|[a] Arctic Sea RF|
Although it is hardly rare, it is not particularly common for anthropologists to end their ethnographies with stories of their departures. In other words, leaving is built-in to the life experience of the ethnographer, but it is only occasionally a prominent part of the telling, the analysis, the written account of the fieldwork. It is far more common to see word portraits of the approach—the first encounters—and we have already seen one good example of this on Round and Square.

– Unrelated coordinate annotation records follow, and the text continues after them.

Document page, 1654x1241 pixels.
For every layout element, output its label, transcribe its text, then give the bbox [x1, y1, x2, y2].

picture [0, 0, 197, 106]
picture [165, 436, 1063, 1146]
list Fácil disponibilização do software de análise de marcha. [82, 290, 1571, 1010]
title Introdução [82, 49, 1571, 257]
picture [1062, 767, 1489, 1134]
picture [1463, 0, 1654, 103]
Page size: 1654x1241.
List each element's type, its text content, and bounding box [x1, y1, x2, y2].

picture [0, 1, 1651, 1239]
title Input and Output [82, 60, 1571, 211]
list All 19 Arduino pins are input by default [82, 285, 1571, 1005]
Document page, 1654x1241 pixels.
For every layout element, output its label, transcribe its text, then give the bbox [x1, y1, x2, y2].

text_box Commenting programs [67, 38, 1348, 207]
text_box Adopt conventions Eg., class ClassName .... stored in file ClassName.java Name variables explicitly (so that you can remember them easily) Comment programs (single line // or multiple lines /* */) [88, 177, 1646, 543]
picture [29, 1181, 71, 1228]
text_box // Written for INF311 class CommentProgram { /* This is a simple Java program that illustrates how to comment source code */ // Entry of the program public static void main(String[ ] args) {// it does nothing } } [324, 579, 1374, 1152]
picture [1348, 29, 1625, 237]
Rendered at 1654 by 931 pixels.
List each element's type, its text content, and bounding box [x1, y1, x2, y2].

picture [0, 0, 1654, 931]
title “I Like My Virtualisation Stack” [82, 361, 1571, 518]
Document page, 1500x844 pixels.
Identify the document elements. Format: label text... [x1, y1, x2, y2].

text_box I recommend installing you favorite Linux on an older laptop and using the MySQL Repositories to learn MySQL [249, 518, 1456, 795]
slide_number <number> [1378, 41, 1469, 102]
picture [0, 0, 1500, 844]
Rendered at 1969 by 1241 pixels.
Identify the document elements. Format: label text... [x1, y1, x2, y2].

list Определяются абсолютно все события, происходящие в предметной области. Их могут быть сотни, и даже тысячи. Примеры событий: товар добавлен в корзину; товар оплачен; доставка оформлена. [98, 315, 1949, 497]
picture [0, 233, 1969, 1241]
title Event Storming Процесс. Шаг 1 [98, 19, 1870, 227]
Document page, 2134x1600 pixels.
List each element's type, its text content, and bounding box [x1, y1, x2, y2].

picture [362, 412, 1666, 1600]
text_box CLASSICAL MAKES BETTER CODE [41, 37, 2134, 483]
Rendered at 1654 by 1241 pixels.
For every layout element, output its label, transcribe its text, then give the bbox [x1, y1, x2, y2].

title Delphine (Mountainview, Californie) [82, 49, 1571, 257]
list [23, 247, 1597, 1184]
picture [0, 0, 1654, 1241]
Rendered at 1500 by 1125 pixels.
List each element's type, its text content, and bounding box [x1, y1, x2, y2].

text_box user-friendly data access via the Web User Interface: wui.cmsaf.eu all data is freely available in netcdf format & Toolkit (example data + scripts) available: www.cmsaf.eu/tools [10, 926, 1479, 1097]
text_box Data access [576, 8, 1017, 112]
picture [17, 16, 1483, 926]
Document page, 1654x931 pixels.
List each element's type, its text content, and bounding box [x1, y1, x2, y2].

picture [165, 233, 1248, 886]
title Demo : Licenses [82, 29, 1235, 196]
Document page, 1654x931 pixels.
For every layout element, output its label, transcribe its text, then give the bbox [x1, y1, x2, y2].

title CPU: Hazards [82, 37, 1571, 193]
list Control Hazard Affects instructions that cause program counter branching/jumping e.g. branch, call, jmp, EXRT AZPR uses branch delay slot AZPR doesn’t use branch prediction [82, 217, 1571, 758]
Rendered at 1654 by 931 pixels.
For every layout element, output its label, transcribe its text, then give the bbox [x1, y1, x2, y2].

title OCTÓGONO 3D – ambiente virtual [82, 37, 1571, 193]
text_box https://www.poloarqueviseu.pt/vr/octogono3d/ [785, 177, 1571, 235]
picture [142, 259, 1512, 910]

So what is leaving like? Let's just think of the process in our own lives. A flurry of emotions can be unleashed in the weeks and days approaching a departure. We've all experienced it. I remember distinctly the time in the summer of 1987, when I left Taiwan to begin my graduate studies. There were rounds of dinners and parties and gifts and goodbyes. I even got to see a ghost (a story that I am saving for later). And then I got on the plane and flew to Chicago. Only later did I learn that, almost the moment that the plane carrying me had left Republic of China soil, the government officially lifted martial law. I like to read-in a little playful cause-and-effect: "Rob's gone; it's o.k. to dance and associate freely."
|[b] Icy RF|
Part of what gives the book its humanity and narrative tension is the difficult position in which Briggs finds herself in a society that does not value the free expression of emotion. Keeping control of her feelings—and writing intelligently about the complex process—makes for, at once, a tense and rewarding reading experience. She channels that tension all of the way to the conclusion, even amidst joyful scenes of fish gutting and caribou eating. It also contains—at the end of the penultimate paragraph—one of the most memorable "goodbye" lines in literary history.
Never in Anger
Jean Briggs (1971)
At this news, the fear that had never quite died—the fear of another change in the emotional climate—was reawakened. Did Allaq perceive that I was eager to leave, more eager than I myself knew, or was it she who wished me to leave? Watching her with the suspicious alertness of anxiety, I could not be sure. Once in a while I thought I caught a glimmer of hostility. On one or two occasions, in pouring tea for the family, Allaq forgot to fill my cup, and her laughter, when I remarked on the omission, seemed to my ear as excessively hearty as her laughter on another occasion when she had caught herself neglecting to offer Niqi a cigarette. I heard an unaccustomed stridence in her laughter also on another occasion, when I castigated myself, jokingly, as a "bad kapluna" for cutting the back instead of the belly of a fish I was gutting. On the other hand, her friendliness disarmed me, so I chided myself for letting imagination run wild. I puzzled, until one day a remark that Allaq made to Niqi tipped the balance, and I resolved, finally, to leave. Allaq and I were alone in the iglu when Niqi popped in on one of her brief visits. Allaq, standing on an oil drum by the door, was scraping the night's accumulation of frost feathers off the ice window, a morning routine, while I sat, writing as usual, on my corner of the ikliq across the way. Niqi, making conversation with me, remarked, as people occasionally did, that Utku would be unhappy (hujuujaq) after I had gone.
|[d] "Cold" RF|
We left a week later: Inuttiaq, Mannik, Ipuituq, Qavvik, and I; it took that many to carry my several hundred pounds of gear. Allaq proffered last tidbits of data even as she helped carry my things out to the sled. And when Inuttiaq's team was harnessed and the other sleds were already sliding out across the river, she came and silently, in a most unusual gesture of farewell, clasped my hand. My mind went back to the only other farewell handshake I had seen. It was the parting of the old man Piuvkaq with his adopted son when Piuvkaq had mistakenly thought the government plane was taking him away to the hospital, probably to die. I, too, might never return, though I had said I would like to, if I could.
Pala also gave explicit recognition of my departure, and, doing so, sharpened my sense of separation. "So you are going to Gjoa Haven," he said. "If you don't freeze, you should be all right (naamak). And Niqi echoed him: "Don't freeze or be cold." The other women who stood on the slope were silent. Inuttiaq motioned me to the sled and with a tug at the anchor and a sharp-breathed "ai!" released the team. We slid down the slope in the wake of the other sleds, Inuttiaq running alongside to steer with pulls and shouts. I looked back. Pala, Allaq, and the others were black shaped on the dog-stained slope with its domes of snow—motionless, still watching. "The neighbors," said Inuttiaq. He waved, and I waved, too.
|[d] Parting RF|
I had letters from Back River twice before I left Gjoa Haven in March. Allaq said: "Saarak asks where you are and mistakenly thinks you will come soon." She and Inuttiaq both said: "I didn't think I'd care (huqu, naklik) when you left, but I did (naklik)."